When we look at HYG 1 min chart like this vs the SPX, we are zooming in, it doesn't give you the sense of how dislocated credit actually already is. However, as an arbitrage asset, it has been used to help move the market along, smart money left the building, I know I already posted this BOFA chart, but here it is again, Institutional sellers vs retail buyers...

 The Pros have been moving out since about December of last year, July is particularly strong, but if Retail wants to buy, why wouldn't the pros sell short to them?

Without institutional money flowing in to the market to drive it higher, other ways have to be found, HYG, VXX & TLT are one way through arbitrage, currencies like USD/JPY which moved the market overnight and then struggled today are another...

I showed this to you earlier (USD/JPY vs ES), but here's a lazy man's way...

 The SPY is green, the USD is orange, note the near exact movement...

The other half of the pair is the Yen, so here's FXY with the SPY inverted...
And they move nearly perfectly together, it's this risk currency pair that was used to ramp the market overnight, not demand. If there was demand left (recall the sentiment update from retail, "I'm all in") then we'd see a huge move through $1700 on volume, but something scared credit out of the market even in its limited presence, apparently it was the F_O_M_C.


 This is a longer term view of High Yielding Junk Credit, also left the game in May.

This is HY Credit intraday, it has no willingness to follow the SPX higher at all.

I have to get my charts to align from the start of a new day, but until I can, this is a good way to show what HYG, Investment Grade and HY Credit did today vs. ES.

Investment Grade did the best, HYG, the most liquid, did the worst and this is really a first for quite some time, probably since May.

While we are looking at longer term indications and talking about sentiment, look at pro sentiment vs the SPX...
Much smaller divergences have sent the market down before, like the start of the divergence in March alone, this is huge and like the pros trading credit, FCT hasn't traded back toward the May area either.

I know I already pointed out the VIX Futures which are a sign traders are reaching for protection as they are bid up, these typically trade almost exactly opposite the SPX in green, not today though and I think this is one of the few areas in the market where you can see real supply/demand dynamics other than a short squeeze. Traders were worried today (not retail) and grabbing protection.

As far as a trade that I think may be coming up very soon, maybe tomorrow, Transports. I know what you must be thinking, "Short transports?", but give me a second.

 I drew this red trendline in a few weeks ago, I haven't touched it and the reason was, I was looking for a move above that trendline that could create a bull trap, just moving above doesn't make a bull trap, but...

 When the 4 hour chart looks this bad, you have a pretty good idea that any strong price move is going to see distribution and thus create a bull trap.
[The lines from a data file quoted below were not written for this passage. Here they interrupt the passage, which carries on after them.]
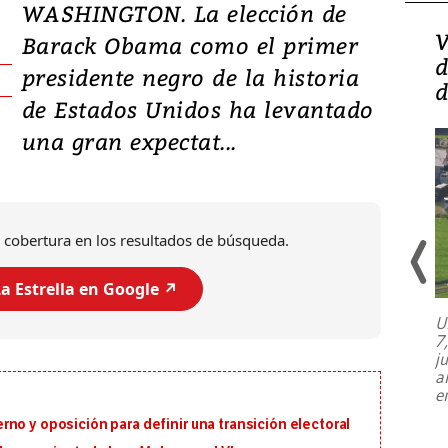
WASHINGTON. La elección de
Isidro Carbonell,
V
Barack Obama como el primer
director de la Lotería:
d
presidente negro de la historia
‘Vamos a ser más
d
de Estados Unidos ha levantado
transparentes, tengan fe
una gran expectat...
 cobertura en los resultados de búsqueda.
a Estrella en Google ↗️
U
7
El director de la Lotería Nacional de
j
Beneficencia habla de la lotería
a
clandestina, auditorías internas y su
e
plan para modernizar la institución
no y oposición para definir una transición electoral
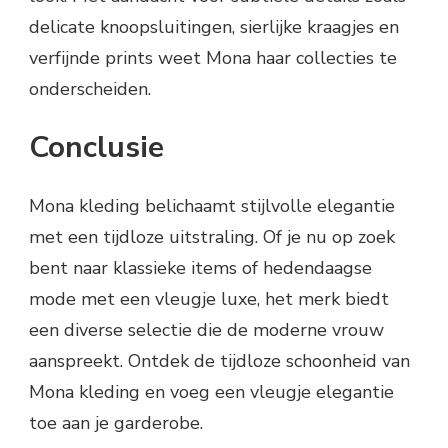
delicate knoopsluitingen, sierlijke kraagjes en
verfijnde prints weet Mona haar collecties te
onderscheiden.
Conclusie
Mona kleding belichaamt stijlvolle elegantie
met een tijdloze uitstraling. Of je nu op zoek
bent naar klassieke items of hedendaagse
mode met een vleugje luxe, het merk biedt
een diverse selectie die de moderne vrouw
aanspreekt. Ontdek de tijdloze schoonheid van
Mona kleding en voeg een vleugje elegantie
toe aan je garderobe.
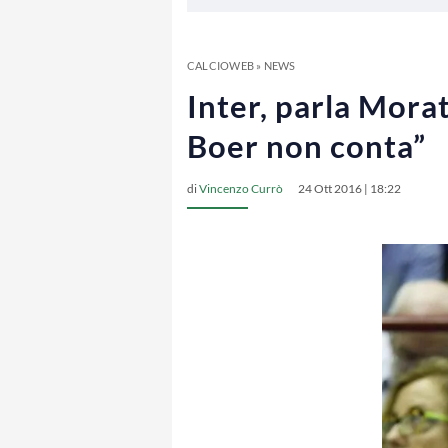
CALCIOWEB
»
NEWS
Inter, parla Morat
Boer non conta”
di
Vincenzo Currò
24 Ott 2016 | 18:22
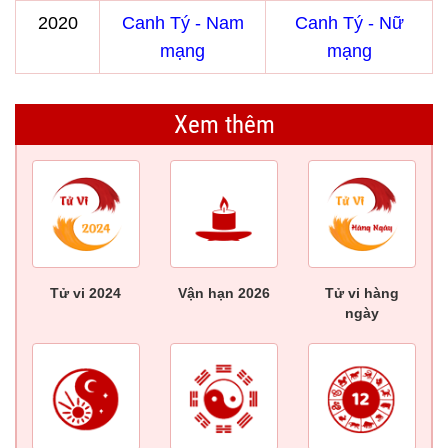
2020
Canh Tý - Nam
Canh Tý - Nữ
mạng
mạng
Xem thêm
Tử vi 2024
Vận hạn 2026
Tử vi hàng
ngày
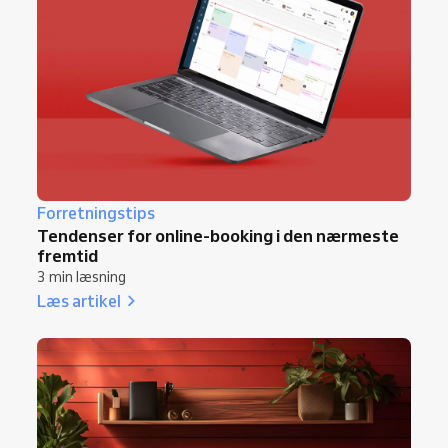
Forretningstips
Tendenser for online-booking i den nærmeste
fremtid
3 min læsning
Læs artikel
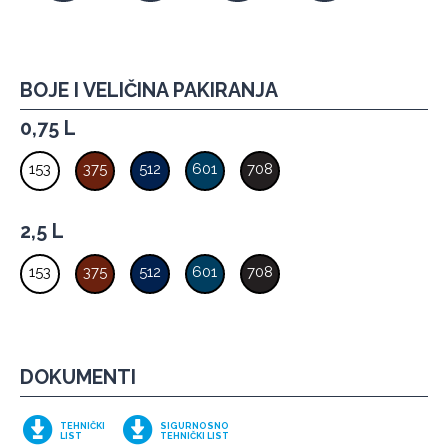
BOJE I VELIČINA PAKIRANJA
0,75 L
153
375
512
601
708
2,5 L
153
375
512
601
708
DOKUMENTI
TEHNIČKI
SIGURNOSNO
LIST
TEHNIČKI LIST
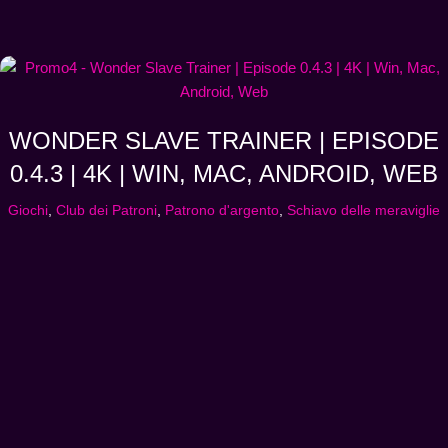
WONDER SLAVE TRAINER | EPISODE
0.4.3 | 4K | WIN, MAC, ANDROID, WEB
Giochi
,
Club dei Patroni
,
Patrono d'argento
,
Schiavo delle meraviglie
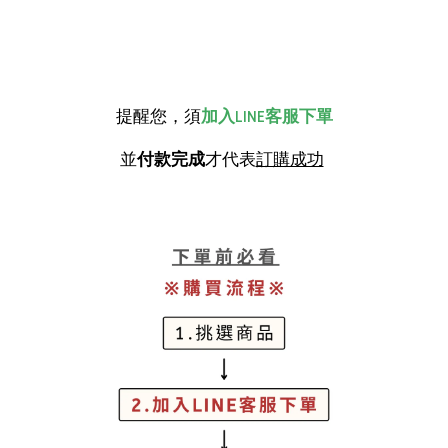
提醒您，須
加入LINE客服下單
並
付款完成
才代表
訂購成功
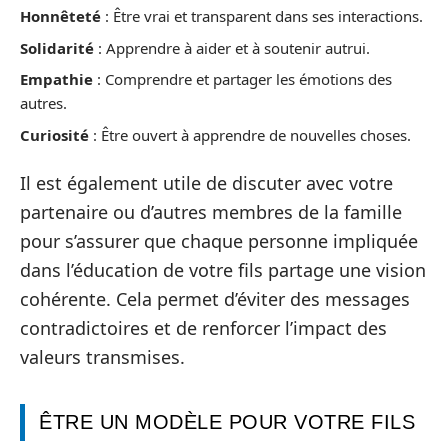
Honnêteté
: Être vrai et transparent dans ses interactions.
Solidarité
: Apprendre à aider et à soutenir autrui.
Empathie
: Comprendre et partager les émotions des
autres.
Curiosité
: Être ouvert à apprendre de nouvelles choses.
Il est également utile de discuter avec votre
partenaire ou d’autres membres de la famille
pour s’assurer que chaque personne impliquée
dans l’éducation de votre fils partage une vision
cohérente. Cela permet d’éviter des messages
contradictoires et de renforcer l’impact des
valeurs transmises.
ÊTRE UN MODÈLE POUR VOTRE FILS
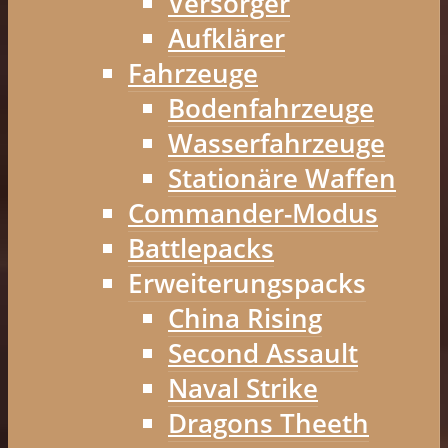
Versorger
Aufklärer
Fahrzeuge
Bodenfahrzeuge
Wasserfahrzeuge
Stationäre Waffen
Commander-Modus
Battlepacks
Erweiterungspacks
China Rising
Second Assault
Naval Strike
Dragons Theeth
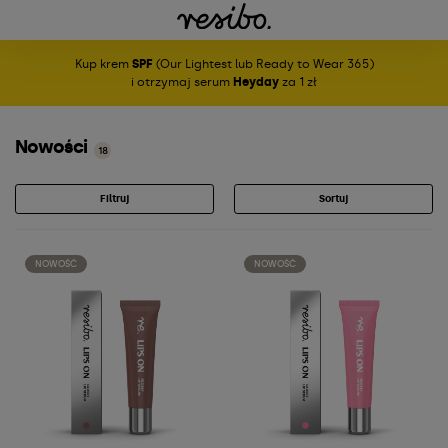
Kup krem
SPF
(Our Lightest lub Ready to Wear 365)
i otrzymaj serum
Heyday
za 1 zł
Nowości
18
Filtruj
Sortuj
NOWOŚĆ
NOWOŚĆ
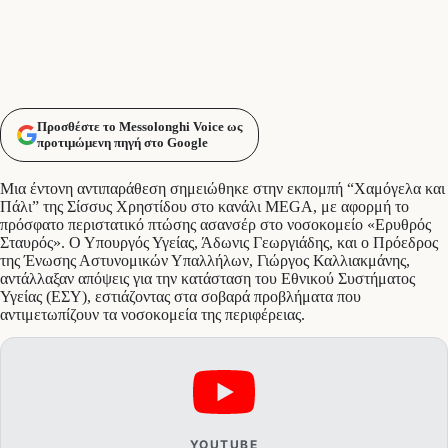
Προσθέστε το Messolonghi Voice ως
προτιμώμενη πηγή στο Google
Μια έντονη αντιπαράθεση σημειώθηκε στην εκπομπή “Χαμόγελα και
Πάλι” της Σίσσυς Χρηστίδου στο κανάλι MEGA, με αφορμή το
πρόσφατο περιστατικό πτώσης ασανσέρ στο νοσοκομείο «Ερυθρός
Σταυρός». Ο Υπουργός Υγείας, Άδωνις Γεωργιάδης, και ο Πρόεδρος
της Ένωσης Αστυνομικών Υπαλλήλων, Γιώργος Καλλιακμάνης,
αντάλλαξαν απόψεις για την κατάσταση του Εθνικού Συστήματος
Υγείας (ΕΣΥ), εστιάζοντας στα σοβαρά προβλήματα που
αντιμετωπίζουν τα νοσοκομεία της περιφέρειας.
YOUTUBE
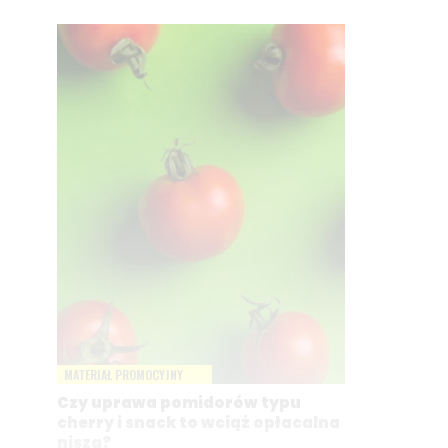
MATERIAŁ PROMOCYJNY
Czy uprawa pomidorów typu
cherry i snack to wciąż opłacalna
nisza?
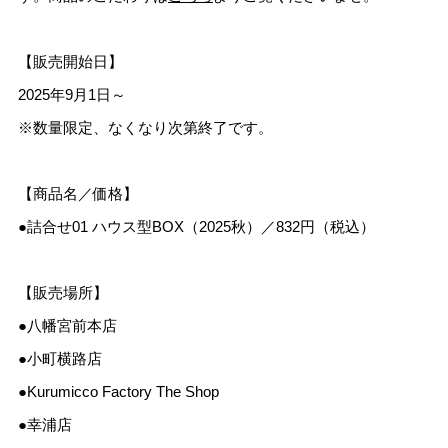
【販売開始日】
2025年9月1日～
※数量限定、なくなり次第終了です。
【商品名／価格】
●詰合せ01 ハウス型BOX（2025秋）／832円（税込）
【販売場所】
●八幡宮前本店
●小町横路店
●Kurumicco Factory The Shop
●幸浦店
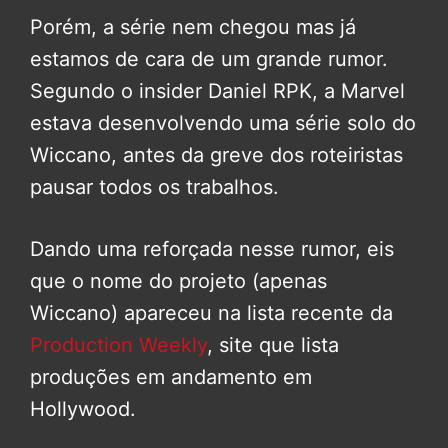
Porém, a série nem chegou mas já
estamos de cara de um grande rumor.
Segundo o insider Daniel RPK, a Marvel
estava desenvolvendo uma série solo do
Wiccano, antes da greve dos roteiristas
pausar todos os trabalhos.
Dando uma reforçada nesse rumor, eis
que o nome do projeto (apenas
Wiccano) apareceu na lista recente da
Production Weekly
, site que lista
produções em andamento em
Hollywood.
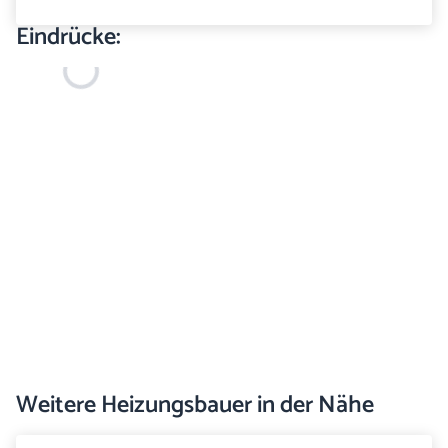
Eindrücke:
Weitere Heizungsbauer in der Nähe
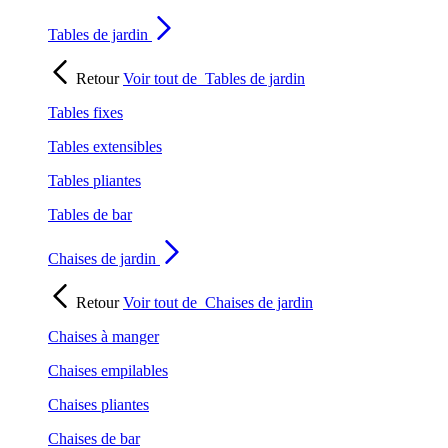
Tables de jardin
Retour
Voir tout de
Tables de jardin
Tables fixes
Tables extensibles
Tables pliantes
Tables de bar
Chaises de jardin
Retour
Voir tout de
Chaises de jardin
Chaises à manger
Chaises empilables
Chaises pliantes
Chaises de bar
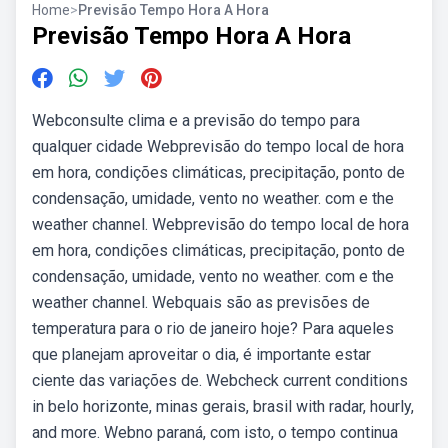
Home
>
Previsão Tempo Hora A Hora
Previsão Tempo Hora A Hora
Webconsulte clima e a previsão do tempo para
qualquer cidade Webprevisão do tempo local de hora
em hora, condições climáticas, precipitação, ponto de
condensação, umidade, vento no weather. com e the
weather channel. Webprevisão do tempo local de hora
em hora, condições climáticas, precipitação, ponto de
condensação, umidade, vento no weather. com e the
weather channel. Webquais são as previsões de
temperatura para o rio de janeiro hoje? Para aqueles
que planejam aproveitar o dia, é importante estar
ciente das variações de. Webcheck current conditions
in belo horizonte, minas gerais, brasil with radar, hourly,
and more. Webno paraná, com isto, o tempo continua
This is IYT intraday, there was early confirmation and then... So I'll be looking at IYT very closely tomorrow as it looks like it's in a near perfect area.

Really though, I'd just be filling up white space here to tell you there was anything more significant about today than the action in credit, I really can't overstate how important it is as it takes the legs right out from under the market and implies a great deal of fear even in the limited size of the current positions.